Responded Lehman, "I want to thank you for helping make the dedication of Duffield Hall such an immense celebration of the very small."

He continued: "Dave's [Duffield] lead gift in 1997 to support construction of Duffield Hall was one of the largest ever given to the university. A few years into the project, he then made another substantial gift to inspire others to help meet the remainder of the construction costs. And most recently, he made a $15 million challenge gift to ensure that Cornell would not only have a state-of-the-art building but also an endowment to keep it at the forefront of science and technology as those fields continue to evolve."

Lehman also thanked Hopcroft, who as engineering dean "planted the seeds for this building and whose hard work started it on its way." He also thanked President Emeritus Hunter Rawlings "for embracing the promise of the new building and convincing others that it was an important initiative for Cornell." Also singled out for praise was Clifford Pollock, director of the Department of Electrical and Computer Engineering and faculty leader on the project, and Duffield Project Director Robert Stundtner. "Thank you for your devotion to Cornell, for your commitment to cutting-edge science and for making possible Cornell's worldwide leadership in nanotechnology research and discovery," he said.

Then the string music changed to a pounding beat, lights swirled and flashed and the gauzy curtains separating the Baum and the Swanson atriums parted for six leotard-clad Cornell students waving silken flags of varying colors, which they carried in leaps and twirls among the tables in movements choreographed by Joyce Morgenroth of the Department of Theatre Arts. The dancers then ushered in the waiting faculty, staff and students who had been filing into Duffield Hall since earlier in the evening. The new visitors lined the Baum atrium to hear President Lehman's official dedication.

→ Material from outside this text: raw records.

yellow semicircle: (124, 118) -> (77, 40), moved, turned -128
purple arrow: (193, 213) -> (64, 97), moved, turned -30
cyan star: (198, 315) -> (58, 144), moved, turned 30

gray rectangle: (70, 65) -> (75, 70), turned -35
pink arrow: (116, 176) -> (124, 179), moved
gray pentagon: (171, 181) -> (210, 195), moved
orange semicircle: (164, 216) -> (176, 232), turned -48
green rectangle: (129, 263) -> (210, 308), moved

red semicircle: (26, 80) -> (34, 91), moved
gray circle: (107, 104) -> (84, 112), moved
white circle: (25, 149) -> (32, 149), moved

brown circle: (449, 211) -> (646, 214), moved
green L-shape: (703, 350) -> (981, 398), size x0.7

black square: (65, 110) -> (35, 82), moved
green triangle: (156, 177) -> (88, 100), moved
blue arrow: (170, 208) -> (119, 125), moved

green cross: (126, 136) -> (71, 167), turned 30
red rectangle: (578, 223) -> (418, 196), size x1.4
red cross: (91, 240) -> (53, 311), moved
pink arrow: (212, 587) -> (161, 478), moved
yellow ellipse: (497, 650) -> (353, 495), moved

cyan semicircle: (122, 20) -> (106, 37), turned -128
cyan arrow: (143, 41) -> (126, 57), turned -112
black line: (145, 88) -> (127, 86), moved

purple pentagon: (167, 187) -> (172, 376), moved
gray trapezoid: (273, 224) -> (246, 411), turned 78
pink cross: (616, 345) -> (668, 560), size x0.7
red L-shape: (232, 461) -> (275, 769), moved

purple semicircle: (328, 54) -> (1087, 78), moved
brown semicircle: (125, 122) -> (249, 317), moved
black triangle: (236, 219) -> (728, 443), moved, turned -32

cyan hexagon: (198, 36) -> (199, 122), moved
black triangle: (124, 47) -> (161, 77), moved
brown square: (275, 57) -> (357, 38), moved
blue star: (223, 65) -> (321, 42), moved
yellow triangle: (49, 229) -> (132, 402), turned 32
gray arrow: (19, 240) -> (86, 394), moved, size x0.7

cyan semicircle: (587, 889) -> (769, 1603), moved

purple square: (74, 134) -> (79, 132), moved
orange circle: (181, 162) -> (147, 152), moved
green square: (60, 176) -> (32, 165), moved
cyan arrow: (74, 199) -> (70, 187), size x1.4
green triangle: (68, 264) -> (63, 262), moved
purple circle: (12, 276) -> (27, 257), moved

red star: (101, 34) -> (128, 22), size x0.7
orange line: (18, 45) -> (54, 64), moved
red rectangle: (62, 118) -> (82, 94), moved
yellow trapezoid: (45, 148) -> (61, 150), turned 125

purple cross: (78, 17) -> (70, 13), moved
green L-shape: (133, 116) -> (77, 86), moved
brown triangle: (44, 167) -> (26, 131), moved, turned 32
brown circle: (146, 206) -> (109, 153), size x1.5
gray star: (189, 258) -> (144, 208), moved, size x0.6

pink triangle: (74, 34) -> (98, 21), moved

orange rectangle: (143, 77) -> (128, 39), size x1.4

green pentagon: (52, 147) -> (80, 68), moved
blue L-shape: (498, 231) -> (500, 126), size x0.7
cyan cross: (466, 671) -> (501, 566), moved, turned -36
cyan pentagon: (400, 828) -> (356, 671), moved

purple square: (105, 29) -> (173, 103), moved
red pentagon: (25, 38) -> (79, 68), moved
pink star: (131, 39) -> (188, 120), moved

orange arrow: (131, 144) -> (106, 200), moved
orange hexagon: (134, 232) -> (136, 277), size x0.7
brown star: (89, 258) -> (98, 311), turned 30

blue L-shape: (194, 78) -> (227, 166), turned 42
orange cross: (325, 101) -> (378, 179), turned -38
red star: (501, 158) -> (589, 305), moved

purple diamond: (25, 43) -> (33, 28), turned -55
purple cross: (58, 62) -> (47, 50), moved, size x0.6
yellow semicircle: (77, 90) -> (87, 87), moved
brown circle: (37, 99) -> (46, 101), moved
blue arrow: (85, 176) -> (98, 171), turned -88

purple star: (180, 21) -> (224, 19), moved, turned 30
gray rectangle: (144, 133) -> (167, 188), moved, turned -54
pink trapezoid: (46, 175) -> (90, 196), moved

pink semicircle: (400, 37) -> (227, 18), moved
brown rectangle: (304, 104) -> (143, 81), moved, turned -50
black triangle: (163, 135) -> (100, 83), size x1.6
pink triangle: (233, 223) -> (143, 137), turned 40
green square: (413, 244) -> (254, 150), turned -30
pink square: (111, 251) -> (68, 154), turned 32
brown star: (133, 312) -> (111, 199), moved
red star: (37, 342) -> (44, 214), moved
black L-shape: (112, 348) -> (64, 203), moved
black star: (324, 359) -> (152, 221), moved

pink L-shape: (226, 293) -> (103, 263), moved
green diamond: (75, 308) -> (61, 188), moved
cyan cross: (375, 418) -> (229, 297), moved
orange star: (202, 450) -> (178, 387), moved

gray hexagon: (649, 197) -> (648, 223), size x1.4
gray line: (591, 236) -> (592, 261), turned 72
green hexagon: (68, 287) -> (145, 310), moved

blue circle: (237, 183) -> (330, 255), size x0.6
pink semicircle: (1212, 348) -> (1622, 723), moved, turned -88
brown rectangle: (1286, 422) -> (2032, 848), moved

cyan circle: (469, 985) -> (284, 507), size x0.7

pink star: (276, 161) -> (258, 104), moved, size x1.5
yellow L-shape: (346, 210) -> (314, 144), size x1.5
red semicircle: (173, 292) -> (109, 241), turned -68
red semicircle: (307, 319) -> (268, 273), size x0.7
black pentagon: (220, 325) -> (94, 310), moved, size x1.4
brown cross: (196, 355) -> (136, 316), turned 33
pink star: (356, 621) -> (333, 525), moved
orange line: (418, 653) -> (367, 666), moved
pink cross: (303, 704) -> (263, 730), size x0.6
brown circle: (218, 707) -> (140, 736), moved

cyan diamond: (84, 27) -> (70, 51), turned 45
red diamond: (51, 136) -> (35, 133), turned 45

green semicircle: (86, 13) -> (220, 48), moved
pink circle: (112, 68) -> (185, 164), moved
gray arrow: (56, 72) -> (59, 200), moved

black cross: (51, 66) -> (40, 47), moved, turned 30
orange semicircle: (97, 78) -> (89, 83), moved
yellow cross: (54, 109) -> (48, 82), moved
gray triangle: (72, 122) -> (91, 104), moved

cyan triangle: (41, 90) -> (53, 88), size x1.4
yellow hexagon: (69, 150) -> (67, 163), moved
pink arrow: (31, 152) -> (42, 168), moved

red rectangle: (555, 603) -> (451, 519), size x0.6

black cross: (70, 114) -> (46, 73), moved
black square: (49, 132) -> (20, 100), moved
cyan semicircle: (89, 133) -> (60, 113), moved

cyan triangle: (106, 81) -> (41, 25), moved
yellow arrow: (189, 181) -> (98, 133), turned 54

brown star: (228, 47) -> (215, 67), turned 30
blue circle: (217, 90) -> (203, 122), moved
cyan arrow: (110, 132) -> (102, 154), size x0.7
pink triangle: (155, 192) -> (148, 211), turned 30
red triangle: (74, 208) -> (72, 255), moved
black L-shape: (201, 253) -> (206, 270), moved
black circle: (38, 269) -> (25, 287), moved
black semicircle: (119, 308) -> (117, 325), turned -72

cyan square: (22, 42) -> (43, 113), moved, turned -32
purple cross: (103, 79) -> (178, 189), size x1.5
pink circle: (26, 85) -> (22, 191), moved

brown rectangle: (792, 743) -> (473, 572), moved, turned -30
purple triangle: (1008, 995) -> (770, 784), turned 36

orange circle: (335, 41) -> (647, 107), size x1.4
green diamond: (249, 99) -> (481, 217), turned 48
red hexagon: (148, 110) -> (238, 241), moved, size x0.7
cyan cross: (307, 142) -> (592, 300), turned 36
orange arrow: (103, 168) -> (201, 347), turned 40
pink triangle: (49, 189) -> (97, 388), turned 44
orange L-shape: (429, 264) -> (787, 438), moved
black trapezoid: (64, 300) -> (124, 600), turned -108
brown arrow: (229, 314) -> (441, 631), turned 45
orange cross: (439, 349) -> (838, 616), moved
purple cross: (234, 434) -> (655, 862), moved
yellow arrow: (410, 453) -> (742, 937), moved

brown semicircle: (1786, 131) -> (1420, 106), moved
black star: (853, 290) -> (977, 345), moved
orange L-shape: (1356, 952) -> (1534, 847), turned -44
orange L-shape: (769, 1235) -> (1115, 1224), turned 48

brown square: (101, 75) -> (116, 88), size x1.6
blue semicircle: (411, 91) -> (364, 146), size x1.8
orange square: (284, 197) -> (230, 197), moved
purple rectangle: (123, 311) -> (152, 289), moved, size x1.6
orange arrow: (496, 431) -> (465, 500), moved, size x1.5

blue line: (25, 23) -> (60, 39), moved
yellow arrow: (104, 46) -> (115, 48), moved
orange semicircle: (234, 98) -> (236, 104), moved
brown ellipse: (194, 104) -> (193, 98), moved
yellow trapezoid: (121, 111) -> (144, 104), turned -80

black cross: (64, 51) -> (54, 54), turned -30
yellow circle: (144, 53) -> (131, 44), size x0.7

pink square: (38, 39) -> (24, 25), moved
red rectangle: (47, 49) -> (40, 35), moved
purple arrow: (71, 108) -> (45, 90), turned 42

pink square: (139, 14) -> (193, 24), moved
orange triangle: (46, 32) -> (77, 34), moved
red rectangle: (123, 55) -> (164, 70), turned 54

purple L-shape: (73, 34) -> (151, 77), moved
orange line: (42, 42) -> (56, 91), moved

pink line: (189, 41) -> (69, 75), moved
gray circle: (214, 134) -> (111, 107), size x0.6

All the guests then circulated through the hall's atriums for dessert and conversation.

The event was organized by members of the Duffield Hall Campaign project team, under the leadership of Marsha Pickens, assistant dean, College of Engineering, and James Mazza, campaign director, special projects. Technical direction for the program was by Dan Hall of the Department of Theatre Arts.